Alvaro e o sogro também não tiveram dificuldade para conseguir trabalho. Apesar das oportunidades que prometiam um futuro melhor, os imigrantes foram, mais uma vez, atravessados pela xenofobia. Em um dos episódios, há três meses, o jovem foi acusado de ter “comido cachorro”. 

“Queria sair do emprego, estava louco, trabalhei de carga e descarga, trigo na cabeça, 2 mil sacos de trigo de 50kg, entre cinco pessoas, no sol quente de Cuiabá. Já falaram: você veio de lá, comendo cachorro. Um dia peguei minha bolsa e fui embora para casa, no outro dia fui trabalhar, eles me demitiram”. 

“Quando estava descendo a escada, ele ficou me olhando com aquele medo, falei: cara, só lembra que tu é um peão a mais, tu é encarregado de uma área, lembra de mim. Passaram quatro dias, coisa de Deus, ele foi demitido. É um peão, pai. Se tu tem um posto mais alto que outro, não é para subir à cabeça, humilhar, é o contrário, ensinar”, completa. 

Foi nesse contexto que eles decidiram usar duas geladeiras e um freezer que já tinham em casa, por conta do trabalho do marido de Raiza com conserto de eletrodomésticos, e encontraram um ponto no bairro Alvorada para abrirem uma lanchonete com pratos típicos da Venezuela. A Date Vida nasceu como um espaço seguro de trabalho para a família de imigrantes. 

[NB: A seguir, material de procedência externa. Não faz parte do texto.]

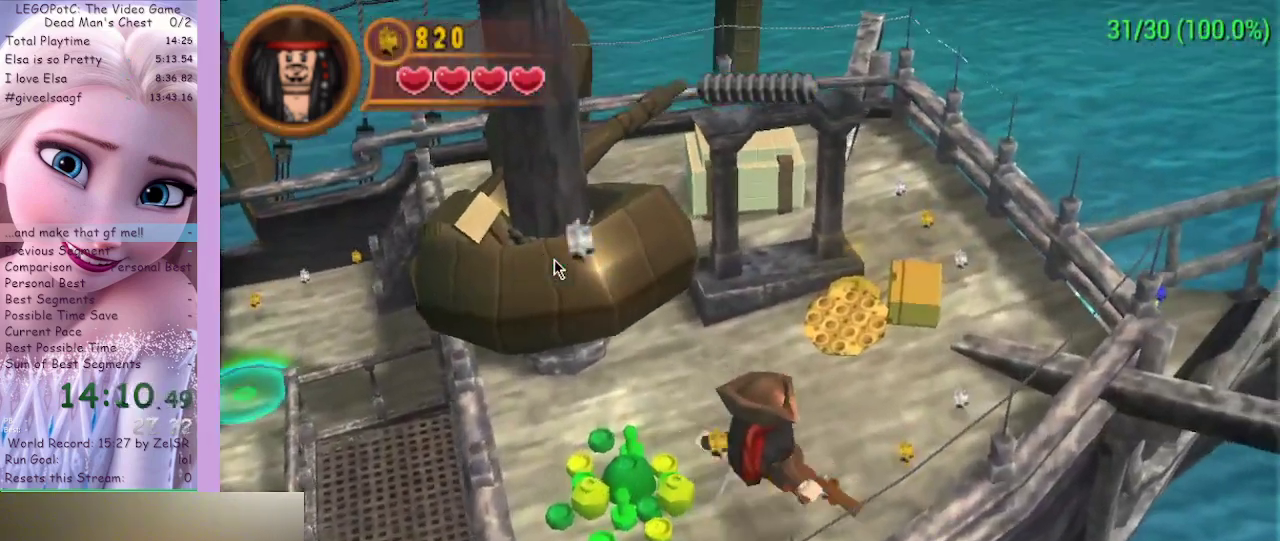
{"buttons": [], "left_stick": "up", "right_stick": "center", "events": [[333, "left_stick", "up"]]}
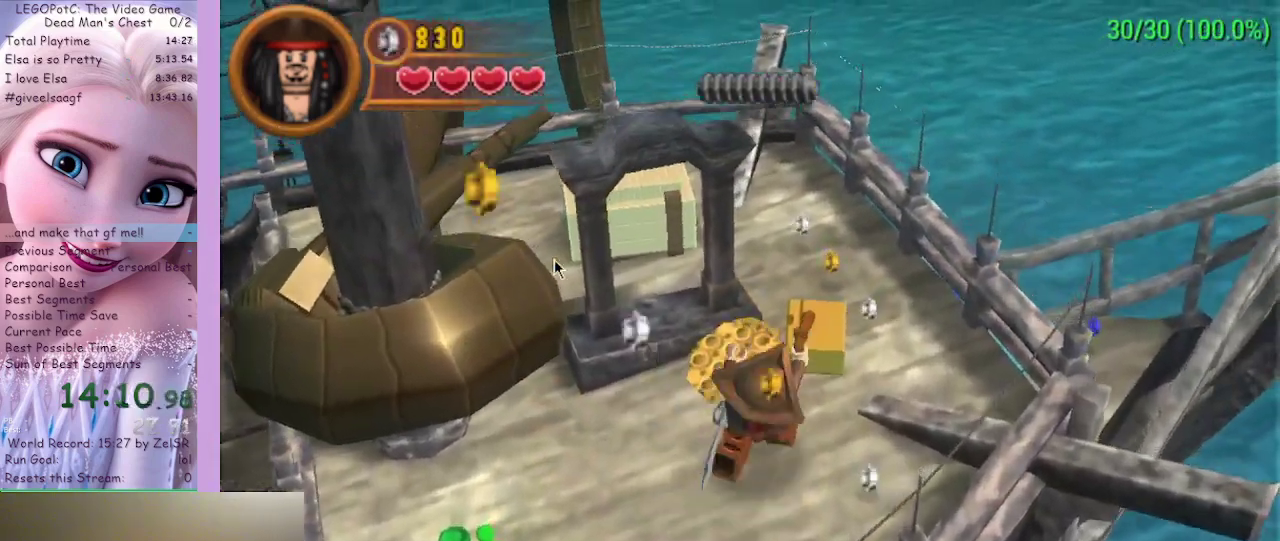
{"buttons": ["B"], "left_stick": "center", "right_stick": "center", "events": [[133, "B", "down"], [233, "left_stick", "center"]]}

“Essa lanchonete nasceu, porque nós como imigrantes somos muito humilhados. Trabalhei em um mercado, a moça que era supervisora do caixa já falou: cala boca, você não é desse país. Precisei ter educação com a pessoa que me contratou na empresa, para não falarem depois que contrataram gente agressiva”, conta Raiza. 

“Falei para minha sogra que não queria mais trabalhar para os outros, não queria mais ser humilhado por ninguém”, completa Alvaro.